Stored records

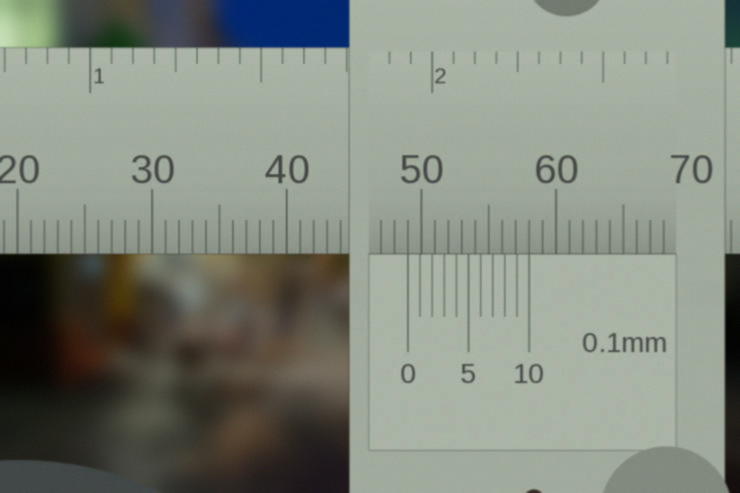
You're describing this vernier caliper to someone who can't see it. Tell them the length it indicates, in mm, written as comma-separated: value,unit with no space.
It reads 49.0,mm
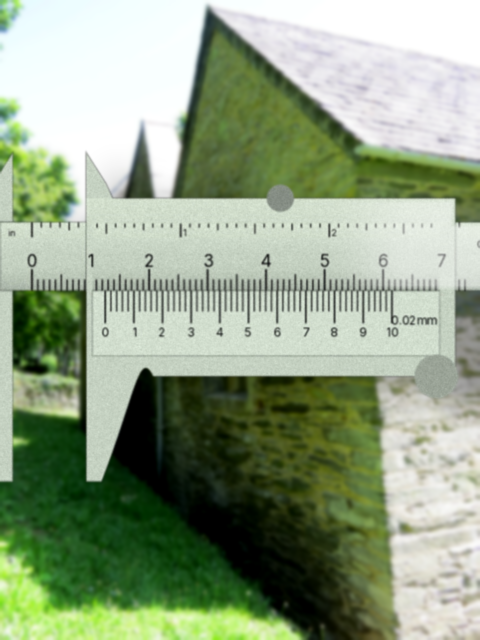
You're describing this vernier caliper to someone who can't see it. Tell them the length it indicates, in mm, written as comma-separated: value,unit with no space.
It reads 12.5,mm
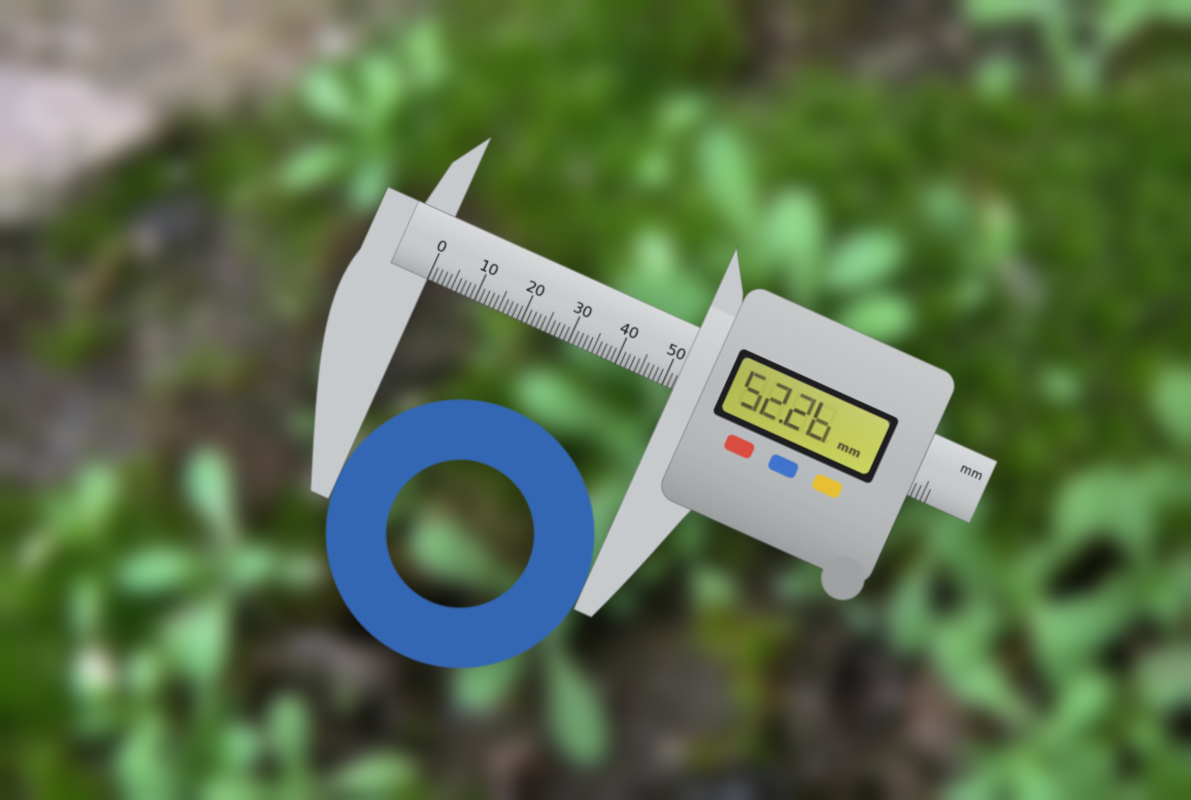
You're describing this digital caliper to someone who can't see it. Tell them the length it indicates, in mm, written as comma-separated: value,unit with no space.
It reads 52.26,mm
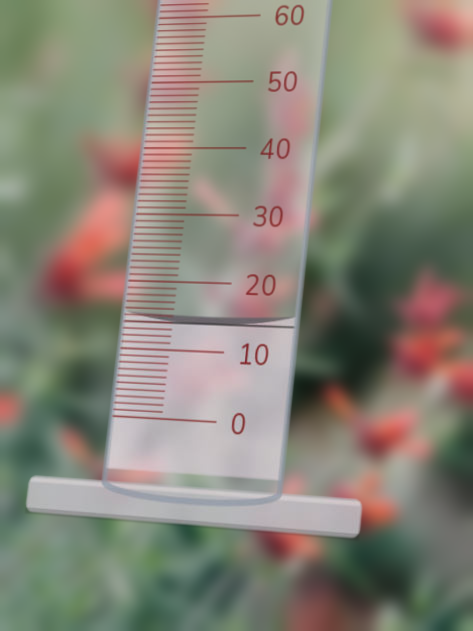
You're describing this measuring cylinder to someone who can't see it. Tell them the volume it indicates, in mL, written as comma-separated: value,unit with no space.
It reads 14,mL
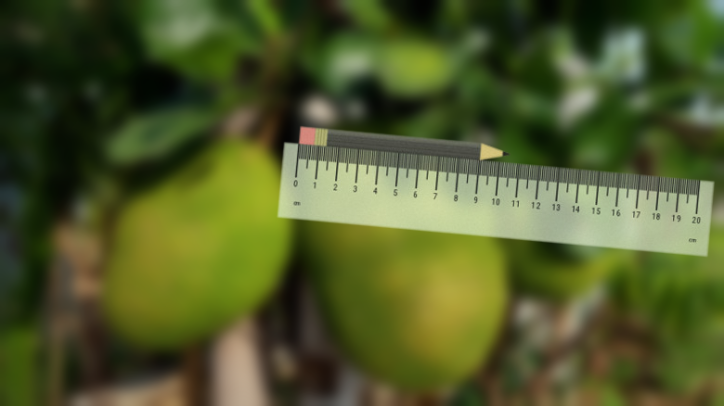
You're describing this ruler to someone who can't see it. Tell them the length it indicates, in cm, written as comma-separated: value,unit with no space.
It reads 10.5,cm
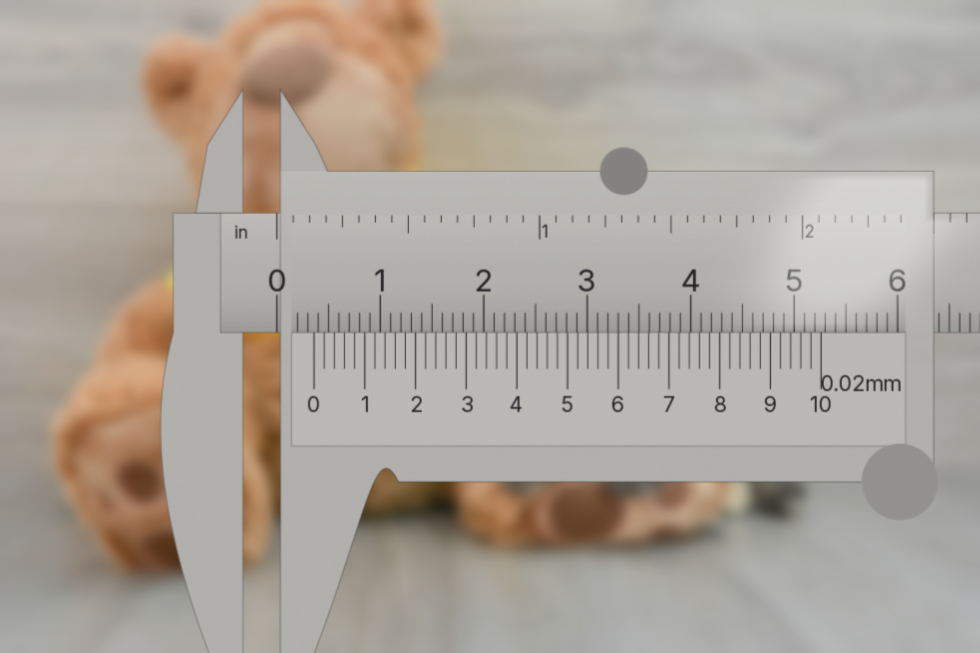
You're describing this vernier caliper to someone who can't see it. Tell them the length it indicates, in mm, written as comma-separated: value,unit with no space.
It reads 3.6,mm
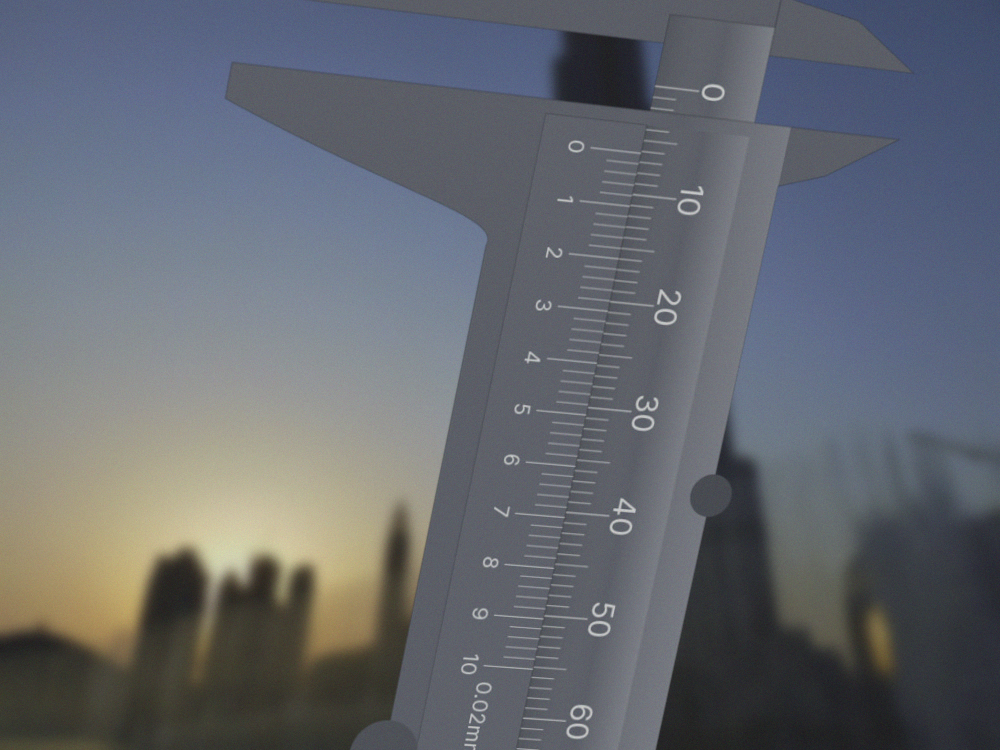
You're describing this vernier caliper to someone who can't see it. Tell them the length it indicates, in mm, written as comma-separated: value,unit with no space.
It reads 6.2,mm
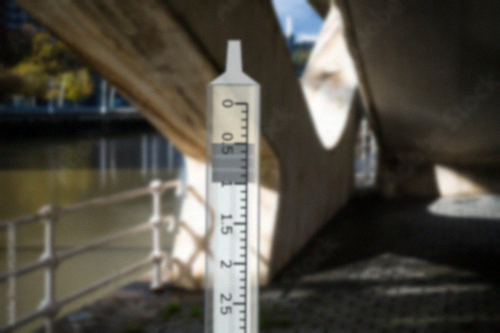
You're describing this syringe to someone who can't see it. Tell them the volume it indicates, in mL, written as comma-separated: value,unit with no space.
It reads 0.5,mL
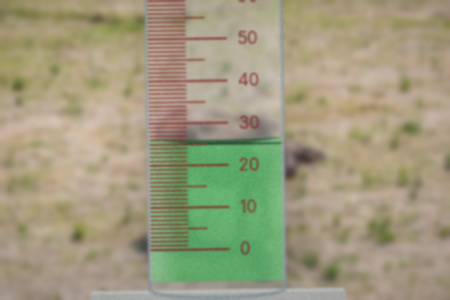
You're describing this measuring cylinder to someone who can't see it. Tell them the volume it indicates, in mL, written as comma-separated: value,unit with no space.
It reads 25,mL
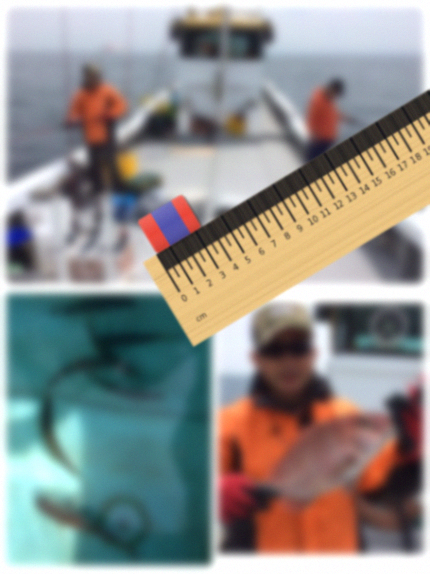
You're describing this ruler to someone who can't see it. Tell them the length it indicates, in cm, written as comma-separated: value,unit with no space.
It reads 3.5,cm
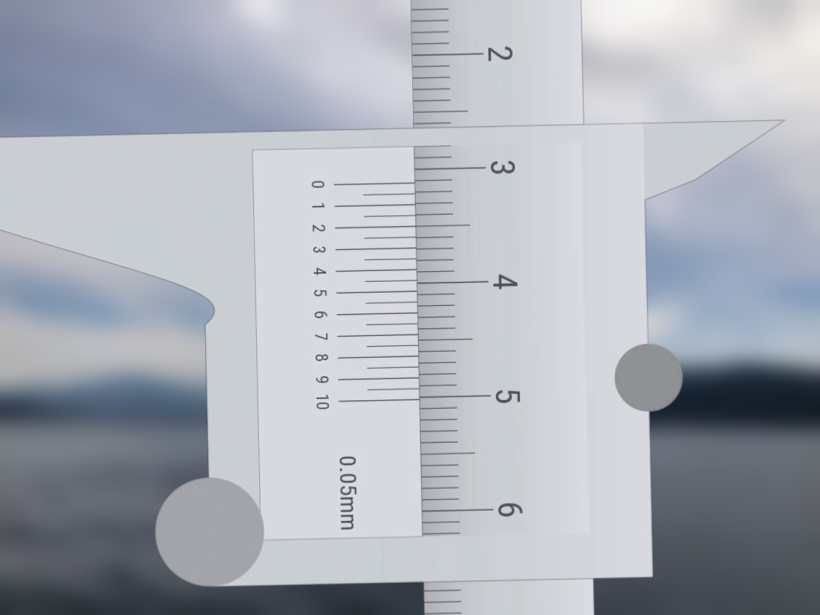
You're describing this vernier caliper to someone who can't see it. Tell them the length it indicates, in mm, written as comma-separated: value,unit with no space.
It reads 31.2,mm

Aim of the task:
Go through the entries above and keep only the lines that contain the word "reads". Copy each of those lines unchanged.

Response to the exercise:
It reads 49.0,mm
It reads 12.5,mm
It reads 52.26,mm
It reads 14,mL
It reads 10.5,cm
It reads 3.6,mm
It reads 6.2,mm
It reads 0.5,mL
It reads 25,mL
It reads 3.5,cm
It reads 31.2,mm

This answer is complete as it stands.